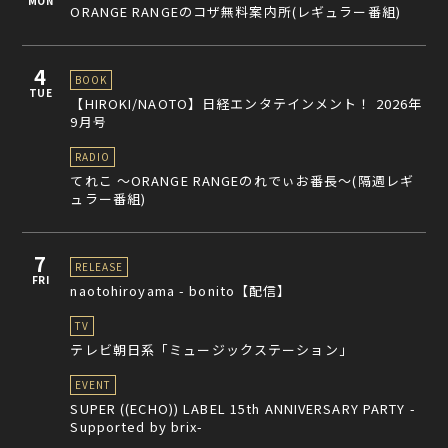
MON
ORANGE RANGEのコザ無料案内所(レギュラー番組)
4
BOOK
TUE
【HIROKI/NAOTO】日経エンタテインメント！ 2026年
9月号
RADIO
てれこ 〜ORANGE RANGEのれでぃお番長〜(隔週レギ
ュラー番組)
7
RELEASE
FRI
naotohiroyama - bonito【配信】
TV
テレビ朝日系「ミュージックステーション」
EVENT
SUPER ((ECHO)) LABEL 15th ANNIVERSARY PARTY -
Supported by brix-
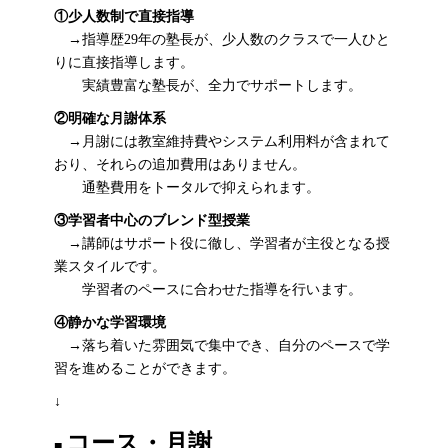
①少人数制で直接指導
→指導歴29年の塾長が、少人数のクラスで一人ひと
りに直接指導します。
実績豊富な塾長が、全力でサポートします。
②明確な月謝体系
→月謝には教室維持費やシステム利用料が含まれて
おり、それらの追加費用はありません。
通塾費用をトータルで抑えられます。
③学習者中心のブレンド型授業
→講師はサポート役に徹し、学習者が主役となる授
業スタイルです。
学習者のペースに合わせた指導を行います。
④静かな学習環境
→落ち着いた雰囲気で集中でき、自分のペースで学
習を進めることができます。
↓
コース・月謝
■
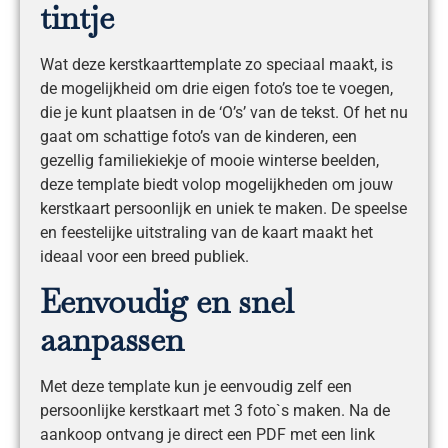
tintje
Wat deze kerstkaarttemplate zo speciaal maakt, is
de mogelijkheid om drie eigen foto’s toe te voegen,
die je kunt plaatsen in de ‘O’s’ van de tekst. Of het nu
gaat om schattige foto’s van de kinderen, een
gezellig familiekiekje of mooie winterse beelden,
deze template biedt volop mogelijkheden om jouw
kerstkaart persoonlijk en uniek te maken. De speelse
en feestelijke uitstraling van de kaart maakt het
ideaal voor een breed publiek.
Eenvoudig en snel
aanpassen
Met deze template kun je eenvoudig zelf een
persoonlijke kerstkaart met 3 foto`s maken. Na de
aankoop ontvang je direct een PDF met een link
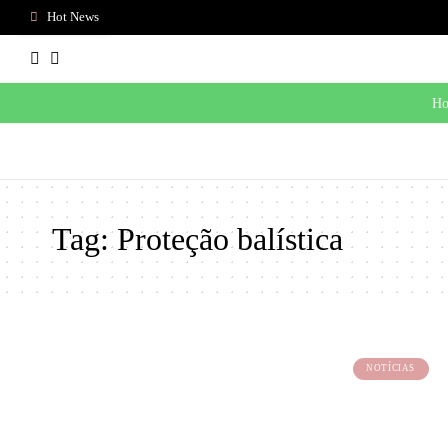
Hot News
Home
Tag:
Proteção balística
NOTÍCIAS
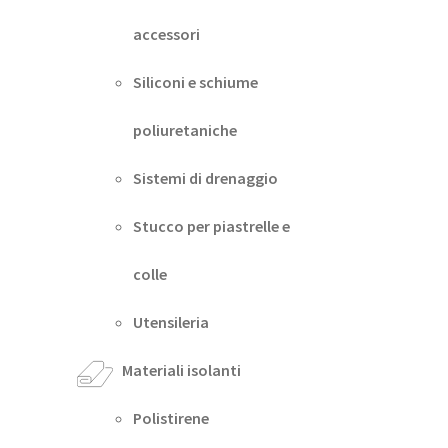
accessori
Siliconi e schiume
poliuretaniche
Sistemi di drenaggio
Stucco per piastrelle e
colle
Utensileria
Materiali isolanti
Polistirene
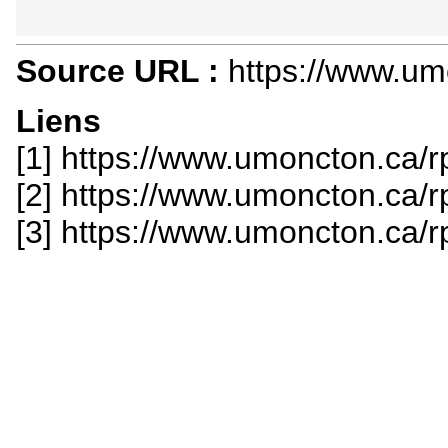
Source URL :
https://www.um
Liens
[1] https://www.umoncton.ca/
[2] https://www.umoncton.ca/
[3] https://www.umoncton.ca/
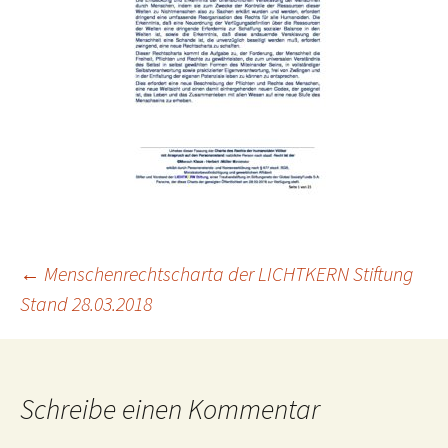
Beitragsnavigation
←
Menschenrechtscharta der LICHTKERN Stiftung
Stand 28.03.2018
Schreibe einen Kommentar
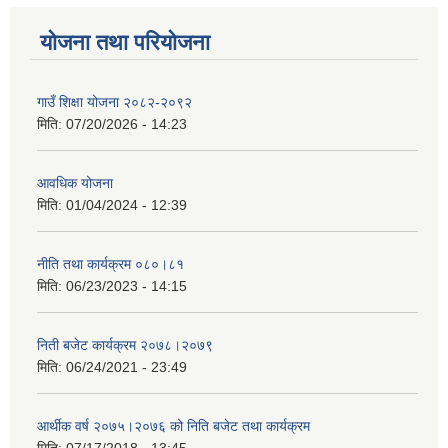
योजना तथा परियोजना
गाउँ शिक्षा योजना २०८२-२०९२
मिति:
07/20/2026 - 14:23
आवधिक योजना
मिति:
01/04/2024 - 12:39
नीति तथा कार्यक्रम ०८०।८१
मिति:
06/23/2023 - 14:15
निती बजेट कार्यक्रम २०७८।२०७९
मिति:
06/24/2021 - 23:49
आर्थीक वर्ष २०७५।२०७६ को निति बजेट तथा कार्यक्रम
मिति:
07/17/2018 - 13:45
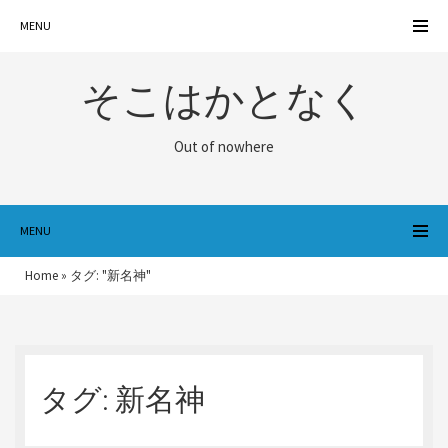
MENU
そこはかとなく
Out of nowhere
MENU
Home
»
タグ: "新名神"
タグ:
新名神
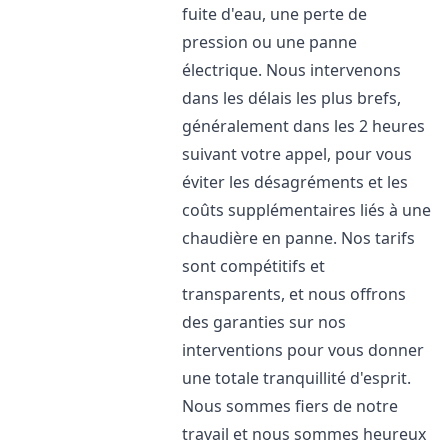
fuite d'eau, une perte de
pression ou une panne
électrique. Nous intervenons
dans les délais les plus brefs,
généralement dans les 2 heures
suivant votre appel, pour vous
éviter les désagréments et les
coûts supplémentaires liés à une
chaudière en panne. Nos tarifs
sont compétitifs et
transparents, et nous offrons
des garanties sur nos
interventions pour vous donner
une totale tranquillité d'esprit.
Nous sommes fiers de notre
travail et nous sommes heureux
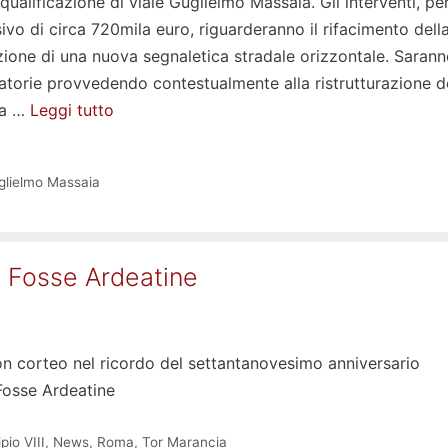
 riqualificazione di viale Guglielmo Massaia. Gli interventi, pe
vo di circa 720mila euro, riguarderanno il rifacimento dell
lazione di una nuova segnaletica stradale orizzontale. Saran
tatorie provvedendo contestualmente alla ristrutturazione d
ca …
Leggi tutto
glielmo Massaia
le Fosse Ardeatine
n corteo nel ricordo del settantanovesimo anniversario
 Fosse Ardeatine
pio VIII
,
News
,
Roma
,
Tor Marancia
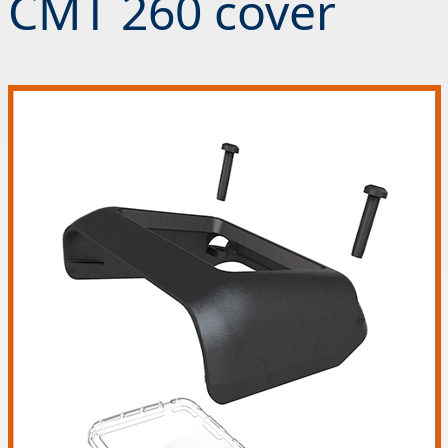
CMT 260 cover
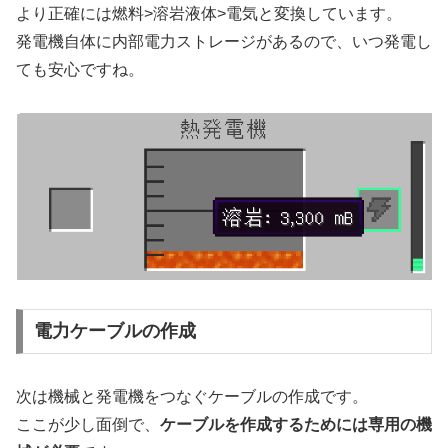
より正確には燃料>溶岩液体>電気と変換しています。
発電機自体に内部電力ストレージがあるので、いつ発電し
ても安心ですね。
電力ケーブルの作成
次は機械と発電機をつなぐケーブルの作成です。
ここが少し面倒で、
ケーブルを作成するためには専用の機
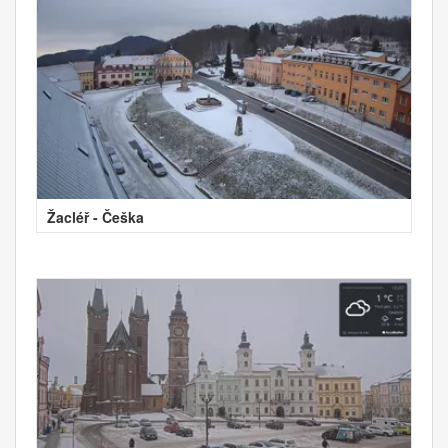
Žacléř - Češka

== Activity ==
Reproduce the text of every record with each occurrence of "MENU" replaced by "Menu", leaving everything else unchanged. Omit the pictures.

== Exercise output ==
MON
ORANGE RANGEのコザ無料案内所(レギュラー番組)
4
BOOK
TUE
【HIROKI/NAOTO】日経エンタテインメント！ 2026年
9月号
RADIO
てれこ 〜ORANGE RANGEのれでぃお番長〜(隔週レギ
ュラー番組)
7
RELEASE
FRI
naotohiroyama - bonito【配信】
TV
テレビ朝日系「ミュージックステーション」
EVENT
SUPER ((ECHO)) LABEL 15th ANNIVERSARY PARTY -
Supported by brix-
①少人数制で直接指導
→指導歴29年の塾長が、少人数のクラスで一人ひと
りに直接指導します。
実績豊富な塾長が、全力でサポートします。
②明確な月謝体系
→月謝には教室維持費やシステム利用料が含まれて
おり、それらの追加費用はありません。
通塾費用をトータルで抑えられます。
③学習者中心のブレンド型授業
→講師はサポート役に徹し、学習者が主役となる授
業スタイルです。
学習者のペースに合わせた指導を行います。
④静かな学習環境
→落ち着いた雰囲気で集中でき、自分のペースで学
習を進めることができます。
↓
コース・月謝
■
tintje
Wat deze kerstkaarttemplate zo speciaal maakt, is
de mogelijkheid om drie eigen foto’s toe te voegen,
die je kunt plaatsen in de ‘O’s’ van de tekst. Of het nu
gaat om schattige foto’s van de kinderen, een
gezellig familiekiekje of mooie winterse beelden,
deze template biedt volop mogelijkheden om jouw
kerstkaart persoonlijk en uniek te maken. De speelse
en feestelijke uitstraling van de kaart maakt het
ideaal voor een breed publiek.
Eenvoudig en snel
aanpassen
Met deze template kun je eenvoudig zelf een
persoonlijke kerstkaart met 3 foto`s maken. Na de
aankoop ontvang je direct een PDF met een link
Hot News
Home
Tag:
Proteção balística
NOTÍCIAS
accessori
Siliconi e schiume
poliuretaniche
Sistemi di drenaggio
Stucco per piastrelle e
colle
Utensileria
Materiali isolanti
Polistirene
Source URL :
https://www.um
Liens
[1] https://www.umoncton.ca/
[2] https://www.umoncton.ca/
[3] https://www.umoncton.ca/
Beitragsnavigation
←
Menschenrechtscharta der LICHTKERN Stiftung
Stand 28.03.2018
Schreibe einen Kommentar
योजना तथा परियोजना
गाउँ शिक्षा योजना २०८२-२०९२
मिति:
07/20/2026 - 14:23
आवधिक योजना
मिति:
01/04/2024 - 12:39
नीति तथा कार्यक्रम ०८०।८१
मिति:
06/23/2023 - 14:15
निती बजेट कार्यक्रम २०७८।२०७९
मिति:
06/24/2021 - 23:49
आर्थीक वर्ष २०७५।२०७६ को निति बजेट तथा कार्यक्रम
मिति:
07/17/2018 - 13:45
Menu
そこはかとなく
Out of nowhere
Menu
Home
»
タグ: "新名神"
タグ:
新名神
fuite d'eau, une perte de
pression ou une panne
électrique. Nous intervenons
dans les délais les plus brefs,
généralement dans les 2 heures
suivant votre appel, pour vous
éviter les désagréments et les
coûts supplémentaires liés à une
chaudière en panne. Nos tarifs
sont compétitifs et
transparents, et nous offrons
des garanties sur nos
interventions pour vous donner
une totale tranquillité d'esprit.
Nous sommes fiers de notre
travail et nous sommes heureux
 riqualificazione di viale Guglielmo Massaia. Gli interventi, pe
vo di circa 720mila euro, riguarderanno il rifacimento dell
lazione di una nuova segnaletica stradale orizzontale. Saran
tatorie provvedendo contestualmente alla ristrutturazione d
ca …
Leggi tutto
glielmo Massaia
le Fosse Ardeatine
n corteo nel ricordo del settantanovesimo anniversario
 Fosse Ardeatine
pio VIII
,
News
,
Roma
,
Tor Marancia
CMT 260 cover
より正確には燃料>溶岩液体>電気と変換しています。
発電機自体に内部電力ストレージがあるので、いつ発電し
ても安心ですね。
電力ケーブルの作成
次は機械と発電機をつなぐケーブルの作成です。
ここが少し面倒で、
ケーブルを作成するためには専用の機
Žacléř - Češka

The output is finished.